29 Nov 2017

Boron isn't boring: Boron utilization in Turkey

Aylin writes*

Boron (B; atomic number 5) does not exist in pure elemental form, but it can be found in borax, boric acid, kernite and many other natural compounds. Boron has many important benefits for human body such as enhancing testosterone levels, improving bone health and preventing heart failures. Also, most of the scientists argue that “Boron may have been the key to the evolution of life on Earth since the element stabilizes ribose, part of RNA, the self-assembling molecule that may have preceded DNA.” In addition to its health benefits, Amorphous Boron is also used as rocket ignitor and Boric oxide is commonly used in the manufacture of borosilicate glass (Pyrex). It makes the glass tough and heat resistant. Although most of the people may not be aware of it, we utilize boron in our everyday lives.

Turkey holds approximately a 72% share of the total boron deposits of the world at 803 million tonnes; the second boron producer is USA holding a 6% boron share of the world. Turkey is the second highest producer of boron after the USA which is surprising since the Turkey holds nearly 12 times as much boron than the USA has. This fact suggests that Turkey does not fully utilize its own boron resources. There are many theories trying to explain Turkey’s odd behavior of its boron utilization, some claim that the “western forces” are holding Turkey back in its boron production in order to prevent a possible politically strong Turkey in the future. As a Turkish girl, I was skeptical to this argument since our citizens try to blame the “western forces” to everything that is wrong with our country. So I decided to research little further to understand this phenomenon of “why Turks don’t use their own boron?”

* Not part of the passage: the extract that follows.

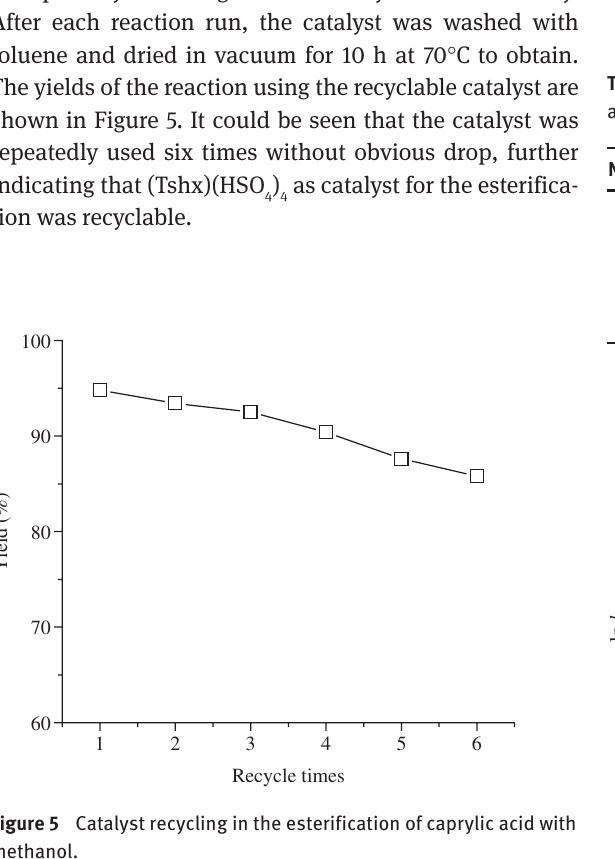
) under different temperatures. 4 4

Without any insufficient data or articles online I have come to a conclusion that, Turkey has the reserves for boron but it does not have the technology to efficiently utilize the boron that it mines. The only profit that Turkey gets from its own Boron is its exports of Boron as a raw material; when we apply a cost/profit analysis it is evident that boron as a raw material does not worth the intensive labor or technology costs for mining the boron. On the other hand, USA utilizes its own boron with high technology and manufacture the raw boron to an efficient type of spaceship fuel or utilize them waste removal facilities.

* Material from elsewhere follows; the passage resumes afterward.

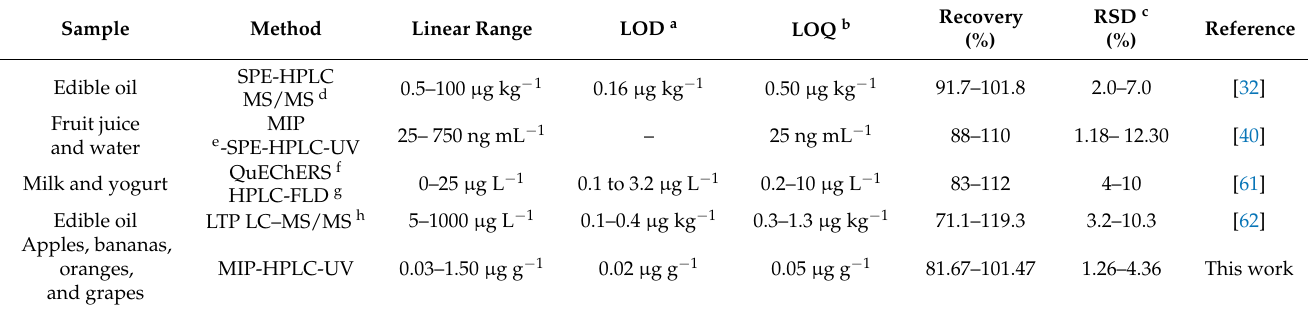
Table 6. Comparison of the present work with previously reported methods for ABM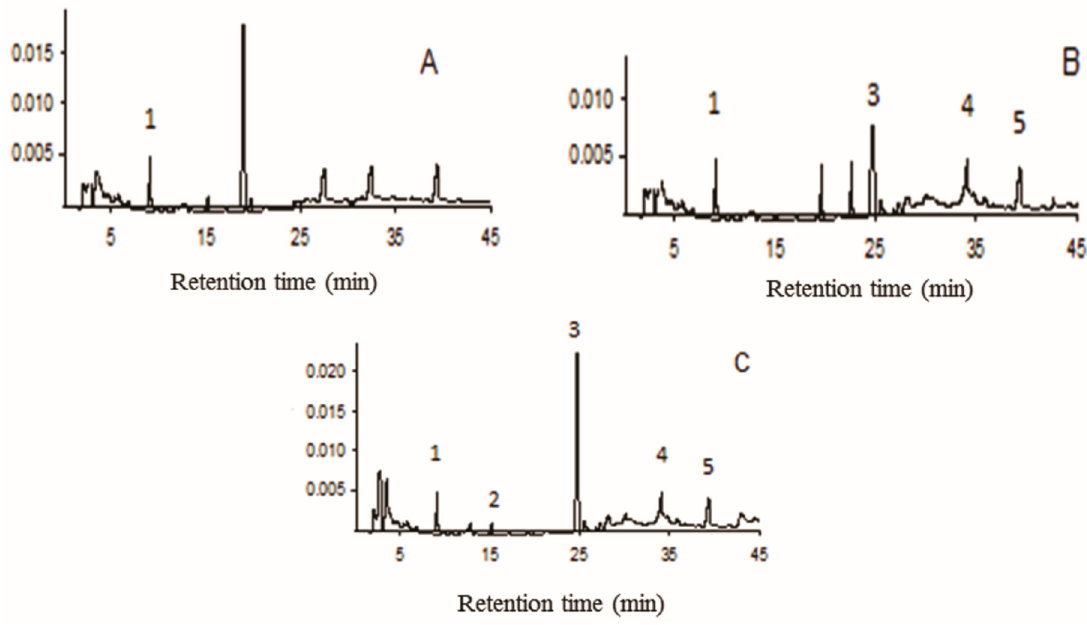
Table 3. Compounds identified and quantified by HPLC analysis.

In recent years, many Western countries are working on renewable energy projects including using boron as an energy source. Boron is a both a cheap and safe energy source. It is also claimed that “If all of the world’s power was generated from boron, it would only use 10% of our current production.” The only set back about Boron energy production is that Boron is that it requires a temperature of about a billion degrees to fuse. Currently, there are many intensive research has been going on about how to reach to this degree but companies such as Goldman Sachs is investing huge amounts into this research.

As a Turkish girl, I have always heard the phrase "Boron in will save us if we manufacture it" After sufficient research it can be said that Boron, as a raw material form, will not make any economic impacts even if we mine all of the boron resources that we have. It is said that boron will be one of the most important sources of energy after we deplete all of the fossil fuels in the planet.

Bottom line: Instead of blaming other nations in its inability to utilize boron, Turkey should adapt policies on developing a Boron-focused technology and use it as its primary energy source for future.

* Please help my environmental economics students by commenting on unclear analysis, other perspectives, data sources, etc. (Or you can just say something nice :)

1 comment:

  1. Interesting topic, I have never heard about Boron outside of my high school chemistry class before!

    You say that to use Boron for energy "requires a temperature of about a billion degrees to fuse". Do the benefits of the energy production exceed those costs?
    Will there be enough Boron? You say Turkey has 803 million tonnes of Boron. How much is this worth? How many years till they deplete the source if they fully make use of Boron for energy production? Which could possibly happen in the case of an energy crisis (possibly when fossil fuels are nearly running out).

    Currently Turkey does not have or is not using good technologies to process the Boron. Could it be a smart move, to wait till there will be (even) more efficient and cheaper methods to process the Boron?

    Just some questions that came to my mind when reading.